● **Excerpt to read**
The Royal Swedish Academy of Sciences website includes an essay on the winners’ work, “Cells and sensibility,” as general background for the science.

In their introduction: “In our eyes, noses and mouths, we have sensors for light, odors and flavors. Within the body, cells have similar sensors for hormones and signaling substances, such as adrenalin, serotonin, histamine and dopamine. As life evolved, cells have repeatedly used the same basic mechanism for reading their environment: G-protein-coupled receptors. But they remained hidden from researchers for a long time.”

Their essay further described the two scientists’ persistence in trying to capture an image of the receptor, a goal believed unattainable by most of the scientific community, and their groundbreaking discoveries in mapping how the GPCR family of receptors works.

Though often Nobel Prizes are given for work done much earlier, Kobilka said in his case the work that had the greatest impact was published only last year in Nature, an international journal for science and medicine.

In 2011, Kobilka’s lab captured through X-ray crystallography the first image of a living G-protein receptor on a cell membrane precisely when it transferred the signal from the hormone adrenalin on the outside of the cell to its interior. The image revealed new details about the GPCRs.

Because of the insights of Lefkowitz and Kobilka, pharmaceutical companies are able to develop more effective and safer medicines for a wide range of diseases.

“About half the drugs a physician would administer,” Kobilka said, “particularly to patients in an intensive care setting, work on cell receptors.”

Those drugs include beta blockers for heart disease, antihistamines for inflammatory disease, various psychiatric medications, drugs for ulcers and those which help the immune system combat cancers.

“We’re still doing similar research,” he said, “focusing on trying to develop methods of making what we’ve learned more applicable for more effective drugs.”

Kobilka talked about growing up in Minnesota, recalling: “The entire time I lived in Little Falls I attended Mass at St. Mary’s. Msgr. (T. Leo) Keaveny was our priest.”

● **Data provided**
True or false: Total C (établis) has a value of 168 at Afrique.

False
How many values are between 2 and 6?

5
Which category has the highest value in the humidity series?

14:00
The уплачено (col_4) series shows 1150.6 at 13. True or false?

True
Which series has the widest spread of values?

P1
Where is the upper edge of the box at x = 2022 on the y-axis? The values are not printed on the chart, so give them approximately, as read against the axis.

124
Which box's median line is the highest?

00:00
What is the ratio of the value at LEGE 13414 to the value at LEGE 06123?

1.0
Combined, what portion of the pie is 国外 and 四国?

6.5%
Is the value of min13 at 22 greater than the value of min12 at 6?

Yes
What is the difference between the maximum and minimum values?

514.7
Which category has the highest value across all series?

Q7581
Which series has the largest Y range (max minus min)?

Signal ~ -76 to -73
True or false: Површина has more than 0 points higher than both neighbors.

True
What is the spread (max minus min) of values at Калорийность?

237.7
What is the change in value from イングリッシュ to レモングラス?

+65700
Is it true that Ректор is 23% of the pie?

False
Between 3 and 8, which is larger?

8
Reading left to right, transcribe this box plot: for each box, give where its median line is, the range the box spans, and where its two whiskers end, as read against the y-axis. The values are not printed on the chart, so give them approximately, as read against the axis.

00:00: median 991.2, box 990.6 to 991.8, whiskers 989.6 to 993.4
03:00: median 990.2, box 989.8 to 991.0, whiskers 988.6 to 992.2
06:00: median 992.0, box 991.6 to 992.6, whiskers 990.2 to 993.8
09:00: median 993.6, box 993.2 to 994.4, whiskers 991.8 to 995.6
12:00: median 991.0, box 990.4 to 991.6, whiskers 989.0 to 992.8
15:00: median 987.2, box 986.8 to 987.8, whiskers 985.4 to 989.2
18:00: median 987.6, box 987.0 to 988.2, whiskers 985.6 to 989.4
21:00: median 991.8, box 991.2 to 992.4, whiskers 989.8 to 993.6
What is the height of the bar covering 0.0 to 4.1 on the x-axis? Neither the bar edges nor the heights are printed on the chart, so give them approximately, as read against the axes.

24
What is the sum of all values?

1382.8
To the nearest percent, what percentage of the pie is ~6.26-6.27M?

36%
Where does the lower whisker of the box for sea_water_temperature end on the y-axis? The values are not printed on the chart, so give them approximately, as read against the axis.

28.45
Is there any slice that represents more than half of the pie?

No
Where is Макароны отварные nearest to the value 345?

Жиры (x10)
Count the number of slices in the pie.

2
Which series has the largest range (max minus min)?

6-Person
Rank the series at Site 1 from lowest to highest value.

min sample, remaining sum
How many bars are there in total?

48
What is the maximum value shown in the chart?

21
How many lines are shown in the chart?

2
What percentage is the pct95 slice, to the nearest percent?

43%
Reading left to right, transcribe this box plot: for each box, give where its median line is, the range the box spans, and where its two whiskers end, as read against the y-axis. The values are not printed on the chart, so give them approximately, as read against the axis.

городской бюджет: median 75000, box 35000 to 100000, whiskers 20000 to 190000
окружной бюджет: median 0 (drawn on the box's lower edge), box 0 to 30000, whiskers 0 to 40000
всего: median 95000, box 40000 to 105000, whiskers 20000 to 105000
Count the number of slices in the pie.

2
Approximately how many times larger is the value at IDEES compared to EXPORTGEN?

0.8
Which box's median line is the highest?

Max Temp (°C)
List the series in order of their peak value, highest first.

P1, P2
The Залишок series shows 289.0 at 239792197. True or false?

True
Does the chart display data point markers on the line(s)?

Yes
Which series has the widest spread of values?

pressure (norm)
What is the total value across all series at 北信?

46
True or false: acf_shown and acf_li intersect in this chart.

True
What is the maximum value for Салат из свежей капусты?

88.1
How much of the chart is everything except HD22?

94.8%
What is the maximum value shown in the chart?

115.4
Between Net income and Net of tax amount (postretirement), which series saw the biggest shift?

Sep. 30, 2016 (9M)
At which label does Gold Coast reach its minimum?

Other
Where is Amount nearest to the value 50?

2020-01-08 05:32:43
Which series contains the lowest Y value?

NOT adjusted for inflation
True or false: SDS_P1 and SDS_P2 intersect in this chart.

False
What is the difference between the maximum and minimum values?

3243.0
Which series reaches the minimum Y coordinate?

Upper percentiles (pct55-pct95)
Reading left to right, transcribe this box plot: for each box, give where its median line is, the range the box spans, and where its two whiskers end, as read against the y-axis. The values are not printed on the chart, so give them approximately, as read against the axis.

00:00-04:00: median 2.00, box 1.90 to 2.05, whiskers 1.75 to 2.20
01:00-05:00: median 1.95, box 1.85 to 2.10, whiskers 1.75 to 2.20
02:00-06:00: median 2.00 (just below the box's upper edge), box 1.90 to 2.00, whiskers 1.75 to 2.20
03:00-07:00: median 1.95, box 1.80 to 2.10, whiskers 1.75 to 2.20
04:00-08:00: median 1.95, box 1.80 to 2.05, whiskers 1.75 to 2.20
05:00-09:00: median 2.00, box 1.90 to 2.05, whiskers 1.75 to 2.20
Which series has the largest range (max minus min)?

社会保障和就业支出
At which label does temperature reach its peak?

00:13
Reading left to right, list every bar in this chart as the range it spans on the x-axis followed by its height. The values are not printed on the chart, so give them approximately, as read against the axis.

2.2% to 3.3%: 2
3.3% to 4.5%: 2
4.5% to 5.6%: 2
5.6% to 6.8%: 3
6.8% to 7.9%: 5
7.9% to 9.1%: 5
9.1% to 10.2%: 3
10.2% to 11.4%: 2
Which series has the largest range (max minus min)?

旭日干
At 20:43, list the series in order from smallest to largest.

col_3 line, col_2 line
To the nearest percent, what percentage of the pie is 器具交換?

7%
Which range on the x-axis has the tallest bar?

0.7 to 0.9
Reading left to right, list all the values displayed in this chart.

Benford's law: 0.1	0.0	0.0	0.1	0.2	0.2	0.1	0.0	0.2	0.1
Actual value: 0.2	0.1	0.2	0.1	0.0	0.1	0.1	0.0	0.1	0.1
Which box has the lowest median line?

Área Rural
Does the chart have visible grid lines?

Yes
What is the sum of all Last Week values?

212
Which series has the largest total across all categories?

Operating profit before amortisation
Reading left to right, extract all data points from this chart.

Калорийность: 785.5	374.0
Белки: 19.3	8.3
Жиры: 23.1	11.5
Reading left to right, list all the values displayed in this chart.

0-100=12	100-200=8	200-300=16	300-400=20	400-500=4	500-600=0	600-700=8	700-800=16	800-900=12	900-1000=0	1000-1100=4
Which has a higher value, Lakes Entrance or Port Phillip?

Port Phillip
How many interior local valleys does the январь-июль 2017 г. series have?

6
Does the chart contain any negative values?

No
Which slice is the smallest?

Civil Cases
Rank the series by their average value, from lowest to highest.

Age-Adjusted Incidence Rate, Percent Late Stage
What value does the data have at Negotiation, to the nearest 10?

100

● **What the task asks**
From the article about the receptor research, reproduce word for word the part that begins with the words containing "Their essay further" and ends with "of receptors works.".

● **Solution for this exercise**
Their essay further described the two scientists’ persistence in trying to capture an image of the receptor, a goal believed unattainable by most of the scientific community, and their groundbreaking discoveries in mapping how the GPCR family of receptors works.